Jul 29th, 2008, 09:31 AM
I'm building an application that will read files, process them and store a modified version of each file. Preferably, I would like this application to run until someone stops/kills it. If there are no files to read it should wait until there are new files available.
Do you have any suggestions on a suitable approach? I was thinking having a main thread which checks for files and kicks off a job when there are new files available. However, this would put some "batch job" logic outside the actual job and I would prefer to have my runtime environment being able to start different types of jobs with other input sources. Would it be a good idea to implement a custom reader which will have a blocking read until it finds a new file to read from?
Jul 29th, 2008, 10:13 AM
If I were you, I would use Quartz. It has a built in 'listener' that polls a file directory and can be used to kick of a Spring Batch job when a file has been dropped.
Jul 29th, 2008, 10:42 AM
That sounds pretty good actually. I guess that listener could send that file as a parameter to the job so the job knows which file it is and can take a backup of it before processing?
Jul 29th, 2008, 08:13 PM
That's what I would do, it would also allow Spring Batch to identify the JobInstances via the file name (since they would be JobParameters)
Jul 30th, 2008, 05:48 AM
It seems to be a bit harder to get this working than I thought. Compared to the sample application where they use the predefined spring quartz implementations. I can easily exchange the QuartzJobBean for the FileScanJob but the FileScanListener seem a bit tricky since it only has a string as argument. Would it be best to let the quatz job instance and the listener be the same?
Also, we would at a later stage move to a queue based solution. The queue would hold a file location and a job name. In this solution would I register some kind of queue listener and drop the quartz implementation? The queue listener would then launch the job and when the job is finished remove the message from the queue.
Jul 30th, 2008, 10:59 AM
That's more of a quartz question, but *think* you can combine the listener and job interfaces.
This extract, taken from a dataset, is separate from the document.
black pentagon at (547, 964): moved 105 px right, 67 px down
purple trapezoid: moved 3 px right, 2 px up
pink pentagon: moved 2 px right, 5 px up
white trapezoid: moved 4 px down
Kicking off a job via a queue is perfectly acceptable as well.
Aug 11th, 2008, 08:13 AM
Thanks for all help so far.
I've started adapting my solution to use amazon simple queue service. I'm currently using quartz to check if there are any messages on the queue. If there are messages on the queue the job will be launched with the message content as a parameter. I've now come across a problem that I haven't figured out how to solve yet. The job needs to retrieve a great amount of data from a database used for doing some analysis. This means that it takes some time for the job to actually start the processing. I would like to be able to keep this data in cache/memory between jobs so that a job could start processing much faster. It seems that each job run within its own context and I cannot figure out how to share beans between jobs?
Aug 11th, 2008, 11:53 AM
Not really a batch-specific question - you are only limited by what Spring can do really. But note that the Quartz sample we publish uses a parent application context, which is shared between job instances. Any bean in that context would be shareable. But be careful with restartability - if you rely on that shared data to be there, one day it will not be because the lights went out and you had to restart the process.